The creepiness of Hallowe’en, followed by the day of which it is the eve (All Saints' Day), holds together as one community the living and the dead. Together they expose the limited range of images that we hold in common with which to explore what (if anything) eternal life might mean.
---------------
Perhaps in our time when we bury or cremate people we should put with them their credit cards. A credit card statement can evoke rather well the modern paradigms by which we interpret existence.
For example, we experience life and death schizophrenically. Sometimes the way existence feels to us is that we are unique and precious. Equally it may make us feel statistically insignificant. So with a credit card. Our own card is a unique and precious thing which we take care not to lose, yet at the same time (even if it has an endangered whale on it) we know it is exactly like millions of others.
More profoundly, most of us understand life as a straight-line sequence of events in time with linked cause and accountability, which is what a credit card statement is. What I have done in the past adds up to change what I can do in the future. If I make only the minimum repayment this month, I will be affected next month. This time-line experience of life and identity appears to be encoded powerfully within us. It is symbolised by what a credit card statement is. This is true whether the ink-marks on any particular statement suggest we are training for the shopping Olympics or for a monastic order.

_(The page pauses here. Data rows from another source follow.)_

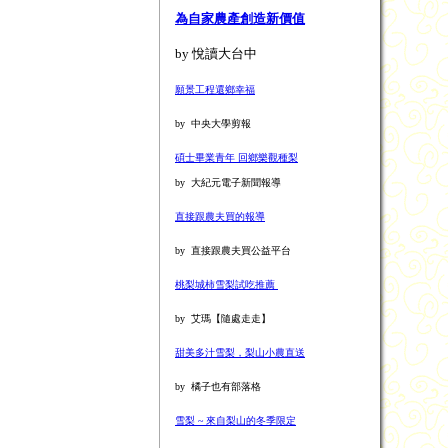
為自家農產創造新價值
by 悅讀大台中
願景工程還鄉幸福
by 中央大學剪報
碩士畢業青年 回鄉樂觀種梨
by 大紀元電子新聞報導
直接跟農夫買的報導
by 直接跟農夫買公益平台
桃梨城柿雪梨試吃推薦
by 艾瑪【隨處走走】
甜美多汁雪梨，梨山小農直送
by 橘子也有部落格
雪梨 ~ 來自梨山的冬季限定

A consequence is that what we are most likely to think eternal life might be is a special platinum card existence, with no expiry date and possibly some sort of moral balance transfer from this life. To this we may add some uncertainty as to whether there will be nice enough things to buy in heaven when we get there. This picture of what eternal life might be may have power over us whether we say we believe in eternal life or not.
This picture or one like it is also common to the many everyday jokes in which the Christian heaven is ‘boring’. But what other pictures do we have? If we try to visualise eternal life as Hollywood would have it (‘Your Life: The Sequel’), then it is true that the ‘heaven’ section of The Bible Video and DVD Shop has a limited range to offer. The directors are heavily reliant upon mountain scenes, possibly sponsored by a manufacturer of laundry detergent (the radiance of those clothes!). How different in Islam – the ‘heaven’ shelves are overflowing with vivid action movies.
The problem is that the time-line model of heaven does not work, and this tests to our limit (and probably beyond) our capacity to imagine really critical things like relationships within a heaven. For example the challenge which the Sadducees, who did not believe in heaven, put to Jesus concerning a woman who ends up having married a succession of seven brothers: ‘In the resurrection whose wife will she be?’ (Mark 12: 18-25). Jesus’ answer (‘When they rise from the dead, they neither marry nor are given in marriage, but are like angels in heaven’) only takes us so far.
What kind of relatedness can one picture which would survive the Sadducee test – any kind? If none, the sense in which there can be any meaningful connection between my earthly identity and any hypothetical heavenly identity seems dangerously small.
A different image would be one of heaven as a forest of large trees. Trees with giant, interlocking root systems. Each root system, unique to each tree like a fingerprint, represents a pattern of desires, refined, exposed and matured through our human journey. Imagine ‘desires’ here in the largest possible sense, to include desires for peace or for justice, as well as for art or for music - or for other people. Parents with young children typically find that even the smallest infant has a different pattern of desires from his or her siblings.
If this pattern identifies us and connects us together, then it also provides a means to identify others to whom we are close (ie we understand their desires deeply), for we can recognise within the forest the patterns of what they desire. It also enables mutual connection (if we desire each other then our root systems interlock). And of course to belong to the forest at all is only possible if one desires to be in the presence of the One, whose own desire Jesus describes thus:
John 17: 22-24
The glory that you have given me I have given them, so that they may be one, as we are one, I in them and you in me, that they may become completely one, so that the world may know that you have sent me and have loved them even as you have loved me. Father, I desire that those also, whom you have given me, may be with me where I am, to see my glory, which you have given me because you loved me before the foundation of the world.